Since I already owned a number of vintage camera lenses, I was able to extend my optical reach by purchasing an inexpensive adapter that lets you attach a Konica Hexanon lens mount to the Fujifilm body. (You can purchase similar adapters for Minolta and other vintage lens mounts.) So when I took a trip to California in January 2014, I brought along the adapter and my trusty old Hexanon 135mm f/3.2 telephoto. With the APS-C sensor, this effectively gave me a reach of 216mm. The lens and adapter worked beautifully, giving me the reach I didn't have with my kit lens. When I wanted to capture a beautiful moonrise the next summer, I grabbed a Konica 200mm telephoto lens, which on my Fujifilm body became a 320mm monster.
There are some drawbacks to using old lenses on digital cameras, particularly for those accustomed to digital gear. For starters, there's no electronic communication between the lens and camera, which means there's no EXIF lens data recorded in the file. On Fujifilm cameras, you have to specifically enable using the camera without a lens attached, since that's exactly what the camera thinks is going on.
It should go without saying that these vintage manual focus lenses remain manual focus when attached to a modern camera body. The same goes for setting the aperture - you must use the physical ring on the lens. While we've all gotten spoiled with the amazing image stabilization in modern lenses (and some camera bodies), these lenses have no such safety net, so keeping very still when taking the shot is critical to taking sharp photos. For the same reason, you also need to mind your shutter speed.

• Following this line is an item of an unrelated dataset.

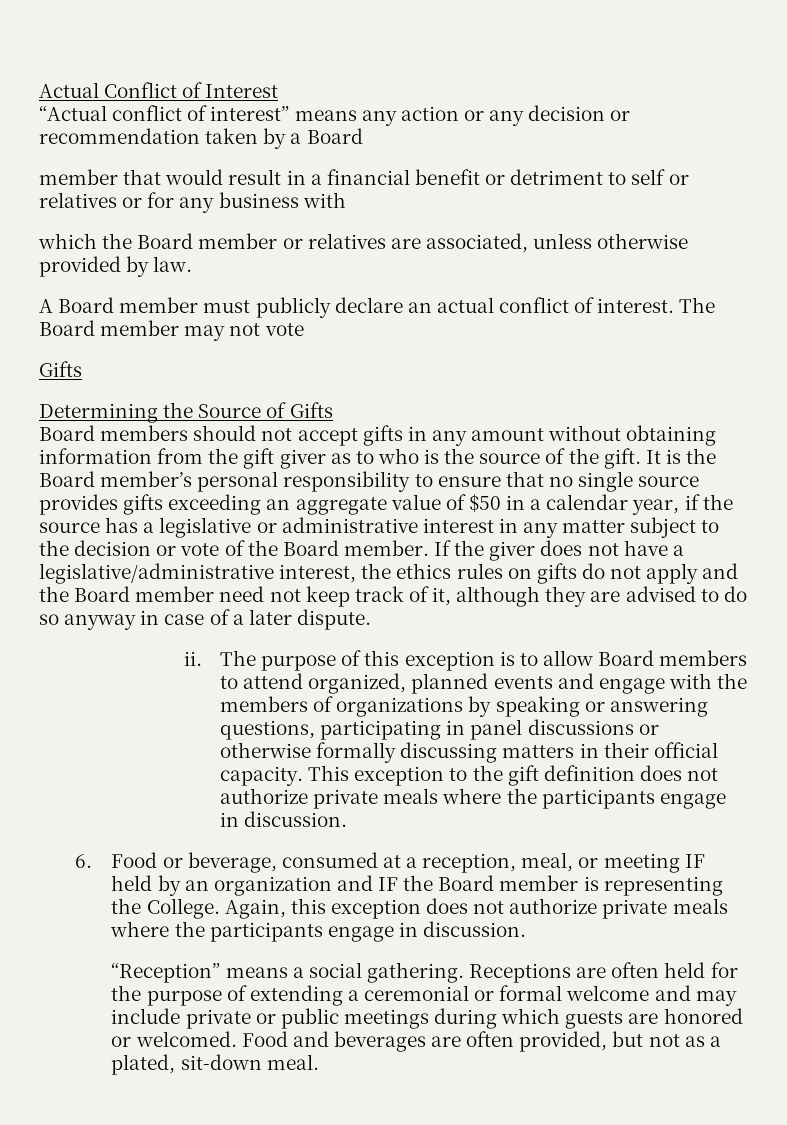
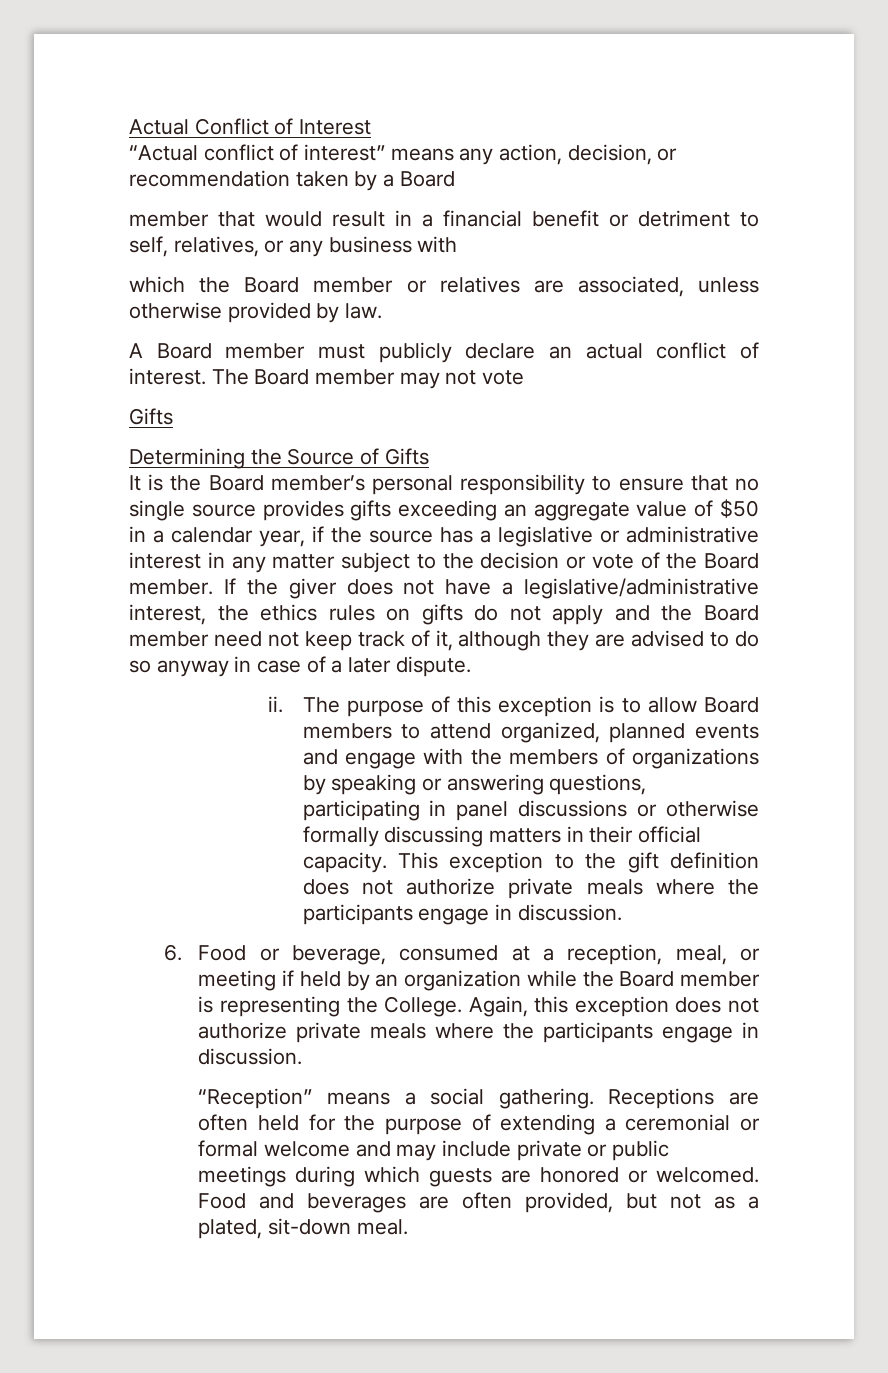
[400,105,606,126] action or any decision -> [499,144,652,165] action, decision,
[631,169,689,185] [39,192,175,208] self or relatives or for -> [129,236,285,257] self, relatives, or
[39,425,717,446] [39,448,641,469] Board members should not accept gifts in any amount without obtaining information from the gift giver as to who is the source of the gift. -> (429, 456) none
[684,854,705,868] IF -> [282,970,295,986] if
[336,875,399,891] and IF -> [526,970,577,987] while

The upside to all this is that because of the way shooting modes work on Fujifilm cameras, you can let the camera make all of the remaining exposure decisions for you, or you can choose to adjust those manually as well. Even better, if you have an X-T2, when you switch the camera to manual focus, there are some digital tools that will enable you to nail the focus with greater precision than would have been possible when these lenses were new! Even if you have less than perfect eyesight, these tools should help considerably.

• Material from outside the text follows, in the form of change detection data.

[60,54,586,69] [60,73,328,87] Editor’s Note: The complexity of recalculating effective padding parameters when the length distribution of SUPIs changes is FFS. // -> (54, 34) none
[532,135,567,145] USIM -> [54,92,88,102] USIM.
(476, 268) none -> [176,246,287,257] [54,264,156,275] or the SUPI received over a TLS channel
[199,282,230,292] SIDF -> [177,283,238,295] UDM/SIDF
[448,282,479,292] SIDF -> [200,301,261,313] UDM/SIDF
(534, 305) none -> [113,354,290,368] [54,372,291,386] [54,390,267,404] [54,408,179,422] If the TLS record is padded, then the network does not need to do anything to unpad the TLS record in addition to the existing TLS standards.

Two features that are particularly helpful are focus peaking (also available on the earlier X-E2), and a new "Dual" feature that shows two frames in the viewfinder: a larger one at full-size, and a smaller frame that displays a loupe view of the area around the focus point. Using focus peaking, you simply turn the lens until the edges "sparkle" in the loupe, and you've got tack sharp focus! I only learned about this feature in the past week, and it's going to be a game-changer in my macro work, where manual focus is the norm even for modern lenses that have autofocus.
Four years after making the switch, I'm still a Fujifilm fanboy. I've purchased a number of Fujinon (Fujifilm's lens mount) lenses, as well as a couple of inexpensive Rokinon lenses. I don't have any pressing need to "slum" around (as Ken Rockwell puts it), with lens adapters and vintage glass. Sometimes it's just fun to see what you can create with old gear.

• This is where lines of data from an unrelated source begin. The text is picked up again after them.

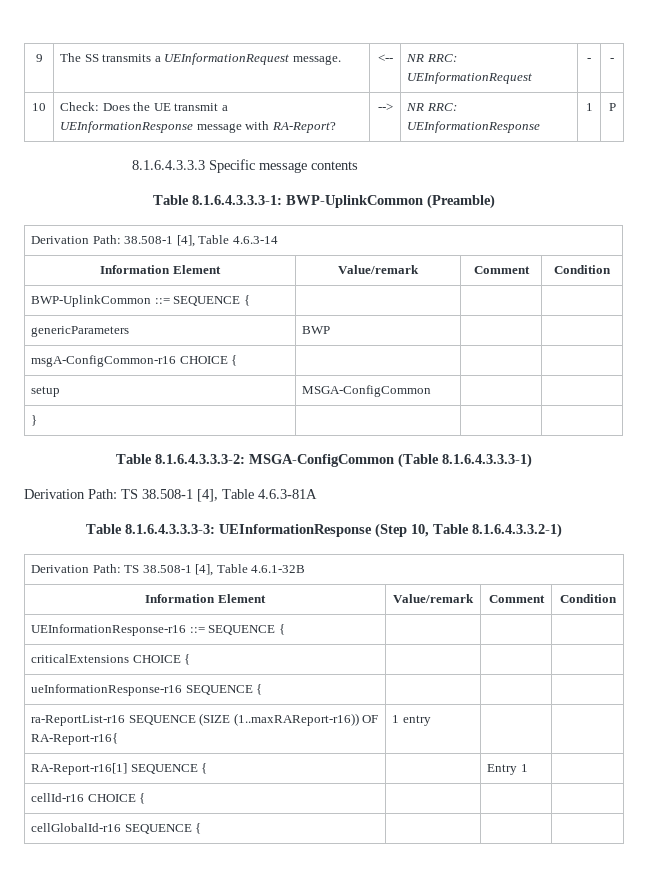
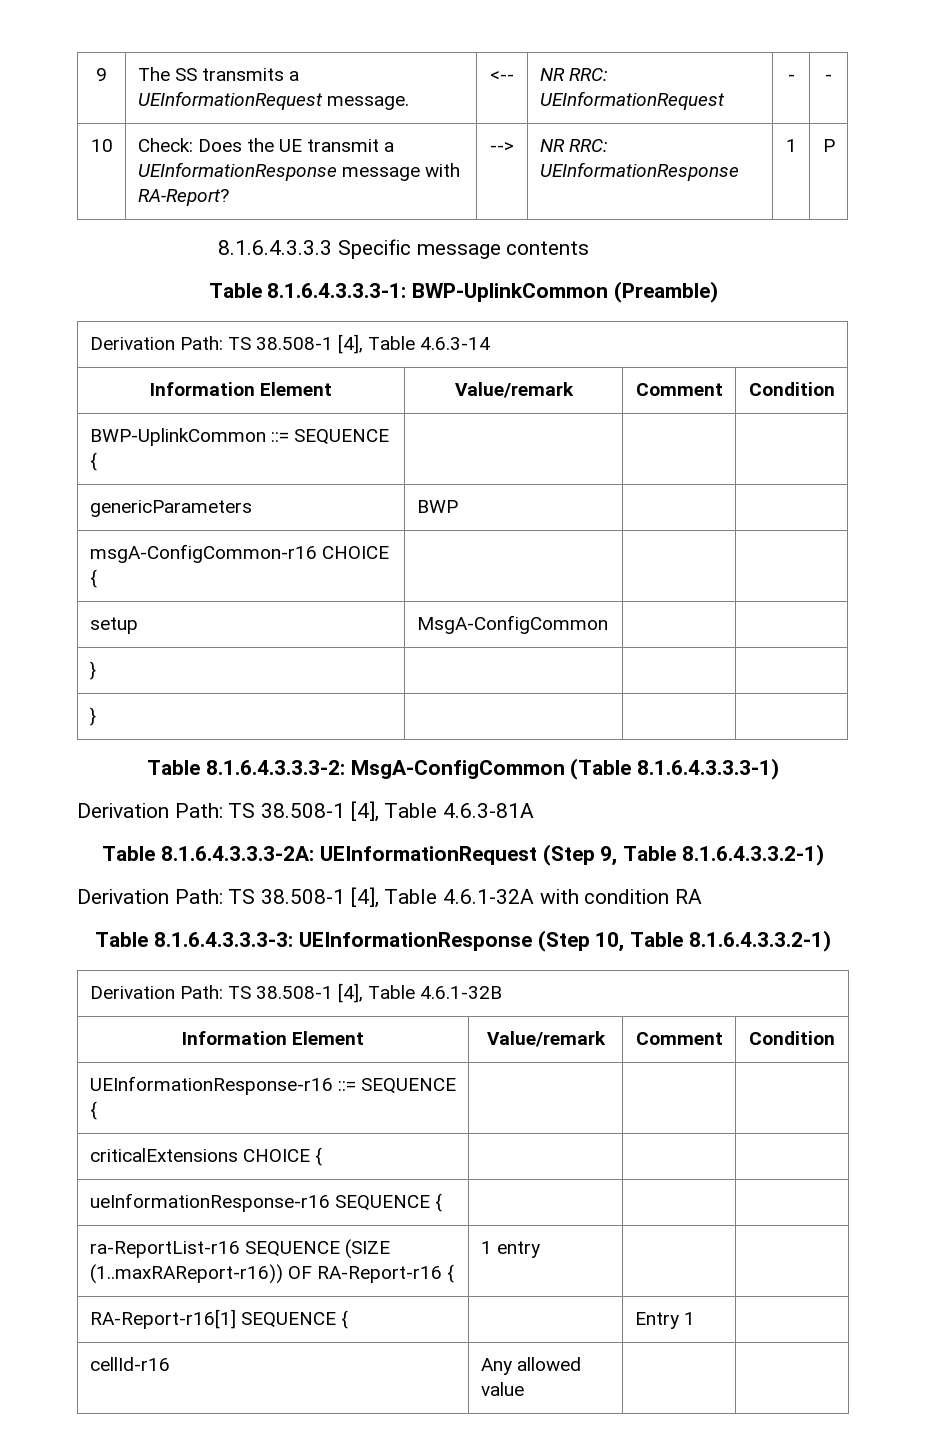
(121, 239) none -> [227,337,251,350] TS
[302,385,432,397] MSGA-ConfigCommon -> [416,615,608,634] [89,661,96,680] MsgA-ConfigCommon | | // } |
[249,454,394,467] MSGA-ConfigCommon -> [350,760,565,779] MsgA-ConfigCommon
(317, 494) none -> [102,844,824,866] [77,887,703,908] // Table 8.1.6.4.3.3.3-2A: UEInformationRequest (Step 9, Table 8.1.6.4.3.3.2-1) // Derivation Path: TS 38.508-1 [4], Table 4.6.1-32A with condition RA
[31,733,119,745] RA-Report-r16{ -> [316,1264,455,1283] RA-Report-r16 {
[87,793,146,804] [31,823,202,834] CHOICE { | | | // cellGlobalId-r16 SEQUENCE { | -> [480,1357,581,1375] [480,1382,524,1396] | Any allowed value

Occasionally I'll pick up an old lens that I primarily intend to use on old cameras (as nature intended), and I'm curious to see how it works on a modern digital sensor. Such was the case when I bought my latest find: a Konica Hexanon 50mm f/1.4 - a fast and sharp prime released around 35-40 years ago.
The following comments and sample photos reflect my totally unscientific methodology: namely, attach lens to camera and go shoot stuff around the neighborhood. There are no control images for comparison, no detailed technical data, and I didn't even record what f-stop I used. All shots were handheld, so any softness in the photos is probably an artifact of my unsteady hand. Please keep in mind that this is more of cursory look at the kinds of results you might get than a proper review.
That being said, I was impressed with the overall performance of the 50mm on my Fujifilm X-T2 (which effectively covers the same field of view as an 80mm lens on a full-frame digital or 35mm camera). The colors looked good, sharpness was excellent. While I'm eager to try this lens for portraits, taking advantage of that wide aperture to make the subject pop, I haven't had a chance to try it with a human subject yet. I have no reason to think it won't work well for that purpose.
The only con I could see with this specific lens is that the lens coatings seem to be deficient from a modern standpoint. As you can see in these samples, the lens experienced some flares and streaks more typical of today's toy cameras. This might well have been mitigated by using a lens hood, however, and being the experimental type I found this technical shortcoming to be rather charming. Before the digital era, and the rise of the lomography movement, these flaws were to be avoided. For many shooters today, they merely add character.
I've applied my standard edits on these photos: camera profile, sharpening, straightening, exposure adjustments, and some cropping. All of the photos were shot in RAW.